The host of Discovery Channel’s “Tattoo Hunter” will present “Skin Deep: The History and Art of Indigenous Tattooing,” beginning at 6 p.m. in the Atchafalaya Room of the Student Union.

Krutak will begin with an encyclopedic introduction into the world and history of indigenous tattooing, followed by a segment on the magical and spiritual ramifications and meanings tattoos carry for the people who wear them. This piece will feature video segments from “Tattoo Hunter” to demonstrate to the audience how these cultures work.

Despite the varied natures of the world’s indigenous cultures, many use tattooing for similar purposes, Krutak explained.

“Practically speaking, a lot of people use tattoos cross-culturally for the same purposes even though they weren’t connected through any methods of communication or exchange,” he said. “It is a language, if you want to call it that. It’s a tool to communicate various things cross-culturally. Obviously, when you see someone with a tattooed face or other exposed body part, that’s the first impression you’re going to have of that individual.”

For many cultures, tattoos are also associated with rites of passage. They mark different periods of life and growth in maturity, beginning as early as 3 years old.

“It obviously transforms you physically but also spiritually,” he said. “I can think of many examples where, without receiving the mark of the tribe, you weren’t even considered to be human. You’re basically like an alien in some sense.”

But the first signs of tattoos were discovered in mummification. Krutak cited a 7,000-year-old South American mummy with cosmetic tattoos for beautification. And for several cultures, tattoos also serve medicinal purposes. Like acupuncture, tattooing was and is often used for sprains and arthritis.

“This therapy, if you want to call it that, was efficacious, and it worked,” he said. “Otherwise, people wouldn’t continue to do it now, 5,300 years after the ice man was running around in the European Alps with these medicinal tattoos and joint articulations.”

As a result of his interests in these traditions, Krutak himself bears various tattoos and body modifications from indigenous cultures he’s visited around the world.

“I’ve been getting all the traditional tattoos done,” he said. “I’ve basically had every technique that was ever practiced in the indigenous world, from hand tapping, to skin tattooing, to hand poking, to skin stitching, scarification — all of those methods, I’ve had.”

Krutak received his first tattoo from a friend in New Orleans in 1999. While this proved his only machine-made tattoo, it resembles St. Lawrence Island Yupic designs, an Alaskan culture that sparked Krutak’s interest in indigenous tattooing.

Krutak was familiar with tattooing because he previously lived around the corner from the famed tattoo artist John Ed Hardy in the Bay Area of San Francisco. When he moved to Alaska for his master’s degree, he encountered indigenous tattooing for the first time.

“I was walking across campus, and I came across this woman who was from a native village, and she had striped chin tattoos — I had never seen those before,” he said. “It wasn’t done traditionally, but it was done more to pay homage to her ancestors and her identity in that particular community. I began to explore a little deeper, and I found that it was a widespread practice across the arctic, but no one had really given it much attention.”

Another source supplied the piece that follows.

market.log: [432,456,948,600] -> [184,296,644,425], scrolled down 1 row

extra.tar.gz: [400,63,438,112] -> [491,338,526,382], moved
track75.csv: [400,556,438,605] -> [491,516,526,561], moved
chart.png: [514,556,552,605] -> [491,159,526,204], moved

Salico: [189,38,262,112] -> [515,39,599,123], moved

Krutak then found a group of women in their 80s and 90s with similar body work as part of this culture.

“I worked with those women, and they’ve all passed away, so I soon realized that this is probably happening all around the world in many remote regions,” he said. “So I sort of dedicated myself to documenting and preserving it.”

Fifteen years later, Krutak continues to help preserve indigenous cultures through his work at the Smithsonian as the repatriation case officer for Alaska and the Southwest United States. Here, he helps facilitate the return of human remains, sacred ceremony objects and patrimonial objects at the Smithsonian back to tribes who claim affiliation with these items.

“We’re giving back objects that have been at the museum for a long, long time,” he said. “Basically, I’m just trying to mend the circle and heal wounds that have sort of been long standing, and it’s a great job because I’m working with these people [Native Americans] on a daily basis.”